Why is gravitational potential energy negative, and what does that mean?
About negative energies: they set no problem:
On this context, only energy differences have significance. Negative energy appears because when you've made the integration, you've set one point where you set your energy to 0. In this case, you have chosen that $PE_1 = 0$ for $r = \infty$. If you've set $PE_1 = 1000$ at $r = \infty$, the energy was positive for some r.
However, the minus sign is important, as it is telling you that the test particle is losing potential energy when moving to $r = 0$, this is true because it is accelerating, causing an increase in $KE$:
let's calculate the $\Delta PE_1$ for a particle moving in direction of $r = 0$: $r_i = 10$ and $r_f = 1$:
$\Delta PE_1 = PE_f - PE_i = Gm(-1 - (-0.1)) = -Gm\times0.9 < 0$
as expected: we lose $PE$ and win $KE$.
Second bullet: yes, you are right. However, it is only true IF they are point particles: has they normally have a definite radius, they collide when $r = r_1 + r_2$, causing an elastic or inelastic collision.
Third bullet: you are right with $PE_2 = mgh$, however, again, you are choosing a given referential: you are assuming $PE_2 = 0$ for $y = 0$, which, on the previous notation, means that you were setting $PE_1 = 0$ for $ r = r_{earth}$.
The most important difference now is that you are saying that an increase in h is moving farther in r (if you are higher, you are farther from the Earth center).
By making the analogy to the previous problem, imagine you want to obtain the $\Delta PE_2$. In this case, you begin at $h_i = 10$ and you want move to $h_f = 1$ (moving in direction to Earth center, like $\Delta PE_1$:
$\Delta PE_2 = PE_{f} - PE_{i} = 1mg - 10mg = -9mg < 0$.
As expected, because we are falling, we are losing $PE$ and winning $KE$, the same result has $PE_1$
Fourth bullet: they both represent the same thing. The difference is that $gh$ is the first term in the Taylor series of the expansion of $PE_1$ near $r = r_{Earth}$. As exercise, try to expand $PE_1(r)$ in a taylor series, and show that the linear term is:
$PE_1 = a + \frac{Gm(r-r_{earth})}{r_{earth}^2}$.

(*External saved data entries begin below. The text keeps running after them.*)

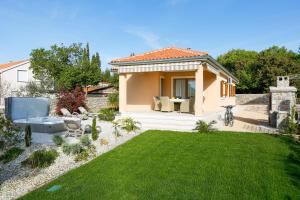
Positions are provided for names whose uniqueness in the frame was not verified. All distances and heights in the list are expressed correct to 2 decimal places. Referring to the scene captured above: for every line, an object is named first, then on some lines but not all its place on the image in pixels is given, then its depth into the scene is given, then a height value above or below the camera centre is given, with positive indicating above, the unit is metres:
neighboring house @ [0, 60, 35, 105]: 42.51 +4.82
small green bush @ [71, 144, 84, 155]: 11.85 -2.71
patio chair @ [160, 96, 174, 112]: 22.85 -0.61
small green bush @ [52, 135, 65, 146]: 13.56 -2.60
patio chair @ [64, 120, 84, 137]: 15.17 -2.08
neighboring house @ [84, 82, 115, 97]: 57.38 +1.98
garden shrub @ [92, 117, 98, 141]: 14.80 -2.26
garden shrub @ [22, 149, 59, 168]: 10.30 -2.91
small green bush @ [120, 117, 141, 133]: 17.62 -2.21
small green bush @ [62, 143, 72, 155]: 11.97 -2.75
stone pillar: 18.56 +0.04
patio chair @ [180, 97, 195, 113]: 21.66 -0.67
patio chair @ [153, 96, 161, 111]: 24.07 -0.53
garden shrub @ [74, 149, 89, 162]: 11.00 -2.91
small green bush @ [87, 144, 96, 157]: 11.94 -2.86
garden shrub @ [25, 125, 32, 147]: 13.26 -2.27
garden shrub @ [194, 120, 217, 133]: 16.84 -2.19
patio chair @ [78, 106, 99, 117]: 27.17 -1.72
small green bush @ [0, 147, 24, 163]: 11.39 -3.03
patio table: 23.02 -0.20
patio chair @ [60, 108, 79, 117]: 25.57 -1.76
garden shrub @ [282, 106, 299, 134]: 15.63 -1.85
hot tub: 16.06 -2.04
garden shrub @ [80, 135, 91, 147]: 13.22 -2.56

Them numerically calculate $Gm/r_{earth}^2$ (remember that $m=m_{earth}$). If you haven't made this already, I guess you will be surprised.
So, from what I understood, your logic is totally correct, apart from two key points:
energy is defined apart of a constant value.
in the $PE_1$, increase r means decrease $1/r$, which means increase $PE_2 = -Gm/r$. In $PE_2$, increase h means increase $PE_2=mgh$.
I will first (1) summarize the differences between the definitions of PE1 and PE2 and then I will (2) equate the two.
(1) First, as this answer to "Why is gravitational energy negative?" says, PE1 defines the potential energy of a body of mass m in the gravitational field of a mass M as the energy (work) required to take it from its current position $r$ to infinity. PE1 assumes $r=\infty$ is $PE=0$ $$PE1=\frac{−GMm}{r}$$
PE2, on the other hand, is defined as the negative of the work done by gravity to lift a body of mass m from the surface of a planet to a height h above the planet.
$$PE2=-W=-Fdcos\theta =mgh$$
PE2 has a different frame of reference than PE1, as it assumes $PE=0$ at $r=R$, or on the surface of the planet. Also, and very importantly, PE2 is only used when an object is close to the surface of a planet, when $h<<<R$ (R is radius of planet), and g can be assumed to be constant:
$$g=\frac{GM}{(R+h)^2} \approx \frac {GM}{R^2}$$
(2) OK, now on to equating the two. Though the frames of references for PE1 and PE2 are different, $|\Delta PE|$ between two points should surely be the same. For the sake of example, let's say the two points are the surface of the planet and height h above the planet.
PE1 says $|\Delta PE|=mgh-mg(0)=mgh$
PE2 says $|\Delta PE|=\frac {-GMm}{R+h}- \frac {-GMm}{R}=GMm\left(\frac{1}{R}-\frac{1}{R+h}\right)=GMm\left(\frac{h+R-R}{(R)(h+R)}\right)=\frac{GMmh}{(R)(R+h)}$
and because $h<<<R$, $\frac{GMmh}{(R)(R+h)} \approx \frac{GMmh}{R^2} =mgh$
And thus, PE1 and PE2 both represent the same form of energy, but we must keep in mind the frames of reference and the conditions of use when we use them.
Hope this helps!! Peace.
It is because gravitational force is attractive and work is done by gravitational force itself. When system does work itself energy is taken as negative and when work is done by external agency on system energy is take as positive.